## INSTRUCTIONS TO FOLLOW
Starting with the line that holds "Eurovision2026" and stopping after the line that holds "Bron: BD / Foto's: SV", repeat the lines below word for word, without the pictures.

##### SUPPLIED MATERIAL #####

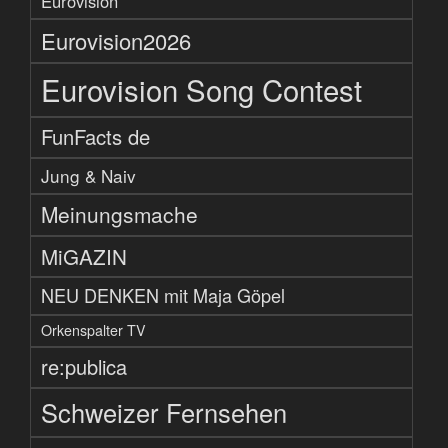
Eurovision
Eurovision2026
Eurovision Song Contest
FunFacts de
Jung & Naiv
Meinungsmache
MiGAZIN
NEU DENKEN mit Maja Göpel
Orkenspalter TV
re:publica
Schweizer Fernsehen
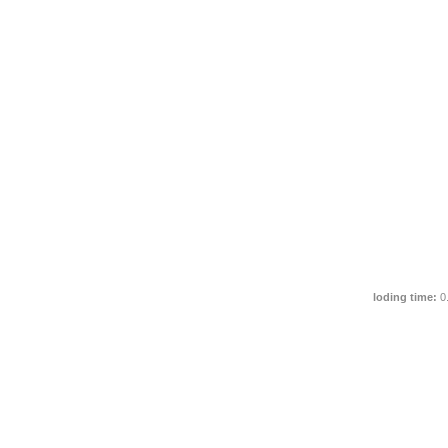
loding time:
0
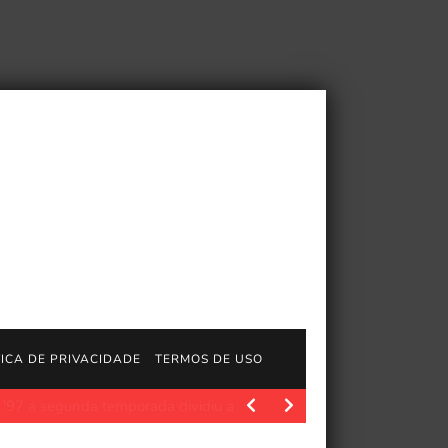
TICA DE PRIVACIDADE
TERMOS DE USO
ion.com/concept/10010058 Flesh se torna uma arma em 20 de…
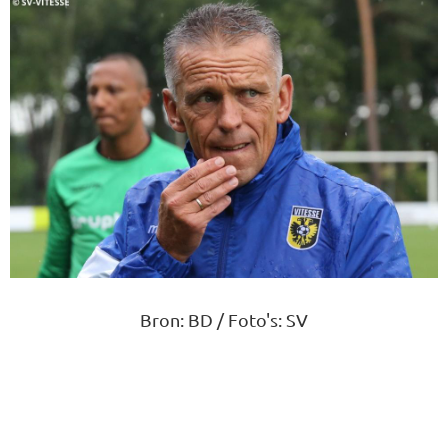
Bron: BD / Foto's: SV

#####
##### SUPPLIED MATERIAL #####

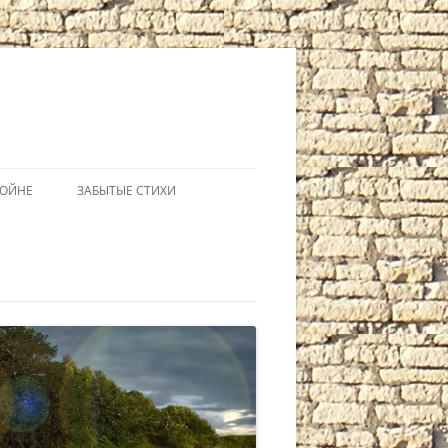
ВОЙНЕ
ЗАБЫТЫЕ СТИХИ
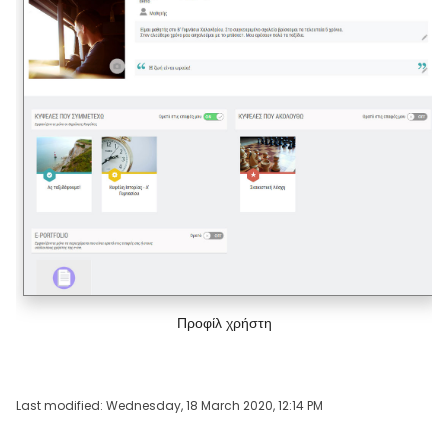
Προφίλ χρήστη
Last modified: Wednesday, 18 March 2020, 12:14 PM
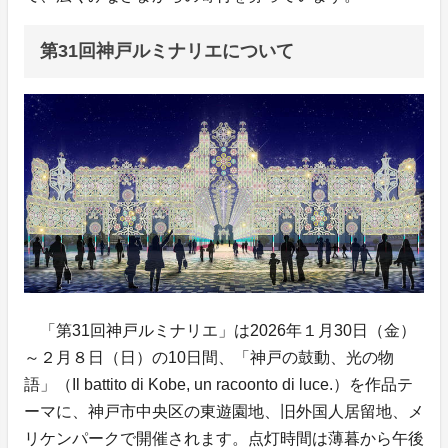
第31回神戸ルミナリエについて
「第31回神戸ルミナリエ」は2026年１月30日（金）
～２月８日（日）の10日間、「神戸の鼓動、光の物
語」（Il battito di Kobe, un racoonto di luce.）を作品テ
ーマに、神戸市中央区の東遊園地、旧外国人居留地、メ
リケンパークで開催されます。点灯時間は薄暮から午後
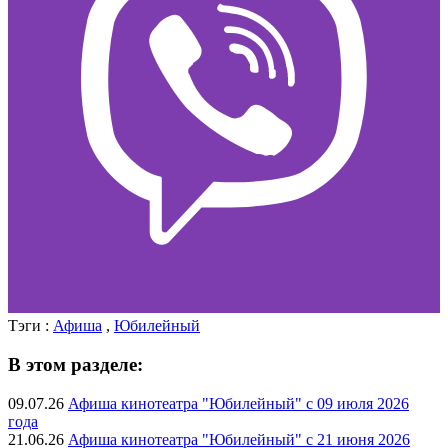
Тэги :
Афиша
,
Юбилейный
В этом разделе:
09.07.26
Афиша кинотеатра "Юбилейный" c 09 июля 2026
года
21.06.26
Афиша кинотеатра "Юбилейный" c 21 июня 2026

#####
##### SUPPLIED MATERIAL #####

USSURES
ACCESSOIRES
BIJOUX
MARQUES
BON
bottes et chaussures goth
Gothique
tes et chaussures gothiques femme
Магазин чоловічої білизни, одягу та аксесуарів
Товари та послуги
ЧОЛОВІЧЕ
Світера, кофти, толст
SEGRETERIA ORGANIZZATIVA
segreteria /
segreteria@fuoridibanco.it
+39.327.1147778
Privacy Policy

#####

## WRITTEN ANSWER
Eurovision2026
Eurovision Song Contest
FunFacts de
Jung & Naiv
Meinungsmache
MiGAZIN
NEU DENKEN mit Maja Göpel
Orkenspalter TV
re:publica
Schweizer Fernsehen
loding time:
0
TICA DE PRIVACIDADE
TERMOS DE USO
ion.com/concept/10010058 Flesh se torna uma arma em 20 de…
Bron: BD / Foto's: SV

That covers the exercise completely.